But Shawn McBurney, vice president for government affairs at the American Hotel and Lodging Association, said that at a time of increased enforcement against companies that hire unauthorized workers, hotels are at risk of penalties. He wasn’t familiar with the details of the San Diego Hilton case, but said, “they would be put in legal jeopardy if they didn’t follow the federal law,”
Still, union leaders say using a person’s immigration status as a reason to fire them is a common union-busting strategy, especially in an industry like hotels where many housekeepers and other low-wage employees are in the country illegally and often work using false documents.
And that’s one of the main reasons that labor unions in the U.S. feel so much is at stake for them in the impending immigration reform bill.
Union membership has been declining steadily for decades. Legalizing the 11 million immigrants without current legal status could be a boon for union membership and their ability to raise wages and living standards.
“For 11 million workers to know that the boss is not going to be able to intimidate them because of their immigration status,” Durazo said. “It’s going to bring them out of the shadows and give them a lot more confidence and courage to stand up for their rights.”
This at least partly explains the shift that organized labor has made in its position toward immigrant and guest workers.
For decades, labor unions had a tense relationship with workers who were in the country illegally. They’re hard to organize and easy to exploit, which unions see as driving wages down for all workers.
Unions have generally opposed temporary guest worker programs for the same reasons.
But now, they’ve struck an unprecedented deal that puts them in league with big business, which has generally called for expanded guest worker programs and more access to immigrant labor.
“Some argue that we should do a better job educating, training, and putting our own people to work. Damn right! We should!” said Thomas Donohue, the Chamber of Commerce president, in a speech earlier this year. “But we still need immigrants!”
Last month, the AFL-CIO and the U.S. Chamber of Commerce agreed to a compromise on the issue of guest workers. Over a span of several years, up to 200,000 temporary immigrant workers would be admitted annually into the U.S., depending on the need.
But at the demand of organized labor those workers would have more rights than do current guest workers.

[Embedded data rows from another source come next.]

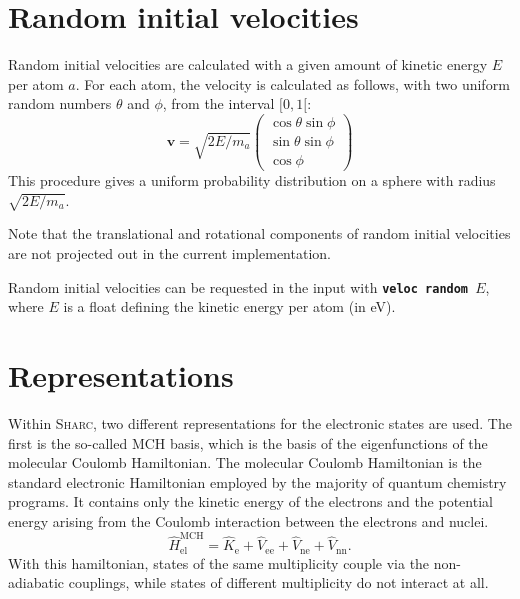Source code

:\documentclass[a4paper,11pt,DIV=15,openany,twoside=false]{scrbook}
\newcommand{\sharc}{\textsc{Sharc}}
\newcommand{\ttt}[1]{\textbf{\texttt{#1}}}
\newcommand{\VEC}[1]{\ensuremath{\mathbf{#1}}}
\begin{document}
\section{Random initial velocities}\label{met:veloc}

Random initial velocities are calculated with a given amount of kinetic energy $E$ per atom $a$. For each atom, the velocity is calculated as follows, with two uniform random numbers $\theta$ and $\phi$, from the interval $[0,1[$:
\begin{equation}
  \VEC{v}=\sqrt{2E/m_a}
  \begin{pmatrix}
    \cos{\theta}\sin{\phi}\\
    \sin{\theta}\sin{\phi}\\
    \cos{\phi}
  \end{pmatrix}
\end{equation}
This procedure gives a uniform probability distribution on a sphere with radius $\sqrt{2E/m_a}$.

Note that the translational and rotational components of random initial velocities are not projected out in the current implementation.

Random initial velocities can be requested in the input with \ttt{veloc random $E$}, where $E$ is a float defining the kinetic energy per atom (in eV).


\section{Representations}\label{sec:repr}

Within \sharc, two different representations for the electronic states are used. The first is the so-called MCH basis, which is the basis of the eigenfunctions of the molecular Coulomb Hamiltonian. The molecular Coulomb Hamiltonian is the standard electronic Hamiltonian employed by the majority of quantum chemistry programs. It contains only the kinetic energy of the electrons and the potential energy arising from the Coulomb interaction between the electrons and nuclei.
\begin{equation}
  \hat{H}_{\text{el}}^{\text{MCH}}
  =\hat{K}_{\text{e}}
  +\hat{V}_{\text{ee}}
  +\hat{V}_{\text{ne}}
  +\hat{V}_{\text{nn}}.
\end{equation}
With this hamiltonian, states of the same multiplicity couple via the non-adiabatic couplings, while states of different multiplicity do not interact at all. 
\end{document}
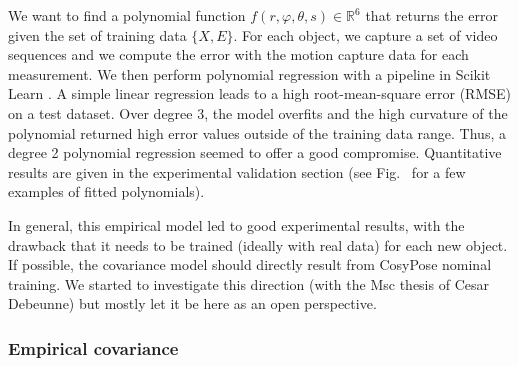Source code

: We want to find a polynomial function $f(r, \varphi, \theta, s) \in \mathbb{R}^6$ that returns the error given the set of training data $\{X,E\}$. 
For each object, we capture a set of video sequences and we compute the error with the motion capture data for each measurement. 
We then perform polynomial regression with a pipeline in Scikit Learn \cite{scikit-learn}. A simple linear regression leads to a high root-mean-square error (RMSE) 
on a test dataset. Over degree 3, the model overfits and the high curvature of the polynomial returned high error values outside of the training data range. 
Thus, a degree 2 polynomial regression seemed to offer a good compromise.  Quantitative results are given in the experimental validation section 
(see Fig.~ for a few examples of fitted polynomials).


In general, this empirical model led to good experimental results, with the drawback that it needs to be trained (ideally with real data)
for each new object. If possible, the covariance model should directly result from CosyPose nominal training.
We started to investigate this direction (with the Msc thesis of Cesar Debeunne) but mostly let it be here as an open perspective.




\subsubsection{Empirical covariance}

They would not be bound to a single employer as they currently are, a setup that immigrant advocates say allows employers to intimidate and exploit guest workers.
Under the terms of the deal between labor and business, guest workers would also earn prevailing wages, and they would be allowed to pursue permanent legal status once here.
Reform will also likely mandate a workplace verification program like E-Verify, to check new workers’ legal status. Durazo says labor can support such a program as long as it provides reliable information and has checks in place to ensure that employers don’t use it to intimidate workers.
Some version of that agreement is expected to be part of a proposed Senate bill for comprehensive immigration reform, expected any day now.